O regresso da cantora ao palco foi sinónimo de canção de embalar com «Laurindinha», uma das mais bonitas canções de “Não Há Só Tangos em Paris”, e depois «Cherokke Louise», um original de Joni Mitchel que traz de novo “Alegria”. Ao vivo esta canção ganha novos contornos e fica mais desinibida do que na versão de estúdio.

Sérgio Godinho “volta” de novo ao S. Luiz com «Bomba Relógio», uma faixa que faz parte do alinhamento de “Kronos” e Cristina Branco faz, e muito bem, um verdadeiro exercício respiratório devido à métrica especial das composições de Godinho. Depois, «Branca Aurora», a resposta de Jorge Palma ao seu «Jeremias», traz uma personagem sem identidade, sem cartão de cidadão e idade, entregue a si mesma em busca de futuro. Cristina Branco suspira, respira fundo e ataca a partitura e ultrapassa as dificuldades do poema de Palma com algum nervosismo à mistura.

O maravilhoso fado «Água e Mel», outro dos grandes momentos da noite, arrancou bravos e fortes aplausos a um público completamente entregue à doçura da música que enchia alma e corações da gente que, afortunadamente, se encontrava no S. Luiz. «Havemos de ir a Viena» é a senhora que se segue e a mestria de Pedro Homem de Melo encontra um excelente porto de abrigo nas cordas vocais de Cristina Branco e na musicalidade dos seus companheiros de palco.

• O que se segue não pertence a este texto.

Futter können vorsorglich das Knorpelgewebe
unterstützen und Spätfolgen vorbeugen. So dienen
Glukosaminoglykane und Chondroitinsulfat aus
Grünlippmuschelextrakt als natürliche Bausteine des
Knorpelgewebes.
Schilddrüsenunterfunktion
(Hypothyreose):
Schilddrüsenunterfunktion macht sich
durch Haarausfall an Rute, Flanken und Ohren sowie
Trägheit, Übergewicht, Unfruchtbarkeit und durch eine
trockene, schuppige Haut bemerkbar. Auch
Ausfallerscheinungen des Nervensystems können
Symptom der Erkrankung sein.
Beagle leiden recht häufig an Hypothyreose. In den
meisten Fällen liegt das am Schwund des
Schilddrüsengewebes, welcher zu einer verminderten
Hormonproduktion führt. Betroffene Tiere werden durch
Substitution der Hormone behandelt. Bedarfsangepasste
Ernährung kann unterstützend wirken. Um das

Palmas, muitas palmas e no silêncio depois das mesmas, Cristina Branco, antes de se entregar de forma magnífica a «Meu Amor é Marinheiro», de “Corpo Iluminado” (2001), faz um aviso à navegação: “a melancolia mata aos poucos”. Sentada no banco de Ricardo Dias, Cristina Branco contempla o piano, passeia pelo palco e a voz ganha corpo ao cantar “…coração que nasceu livre não se pode acorrentar”. No final, apresenta os seus músicos que abrilhantam o momento com pequenos mas sólidos solos. Os músicos deixam o palco mas os aplausos intensificam-se e o regresso ao palco é feito instantes depois.

Agora com um grande e merecido sorriso nos lábios, Cristina Branco e seus pares voltaram ao palco para presentear a audiência com mais dois temas. Antes de «Petição do Farias…», outro momento retirado de “Alegria”, Cristina Branco aproveitou a ocasião para criticar os governantes sobre o menosprezo que este executivo tem em relação à cultura, aquele que é um dos maiores legados nacionais. O público assinou, de facto, a petição e aplaudiu de forma veemente. A última da noite foi a lindíssima «Os Teus Olhos São Dois Círios», um fado que traz para dentro do íntimo do ouvinte a dor e o sentimento de quem o canta.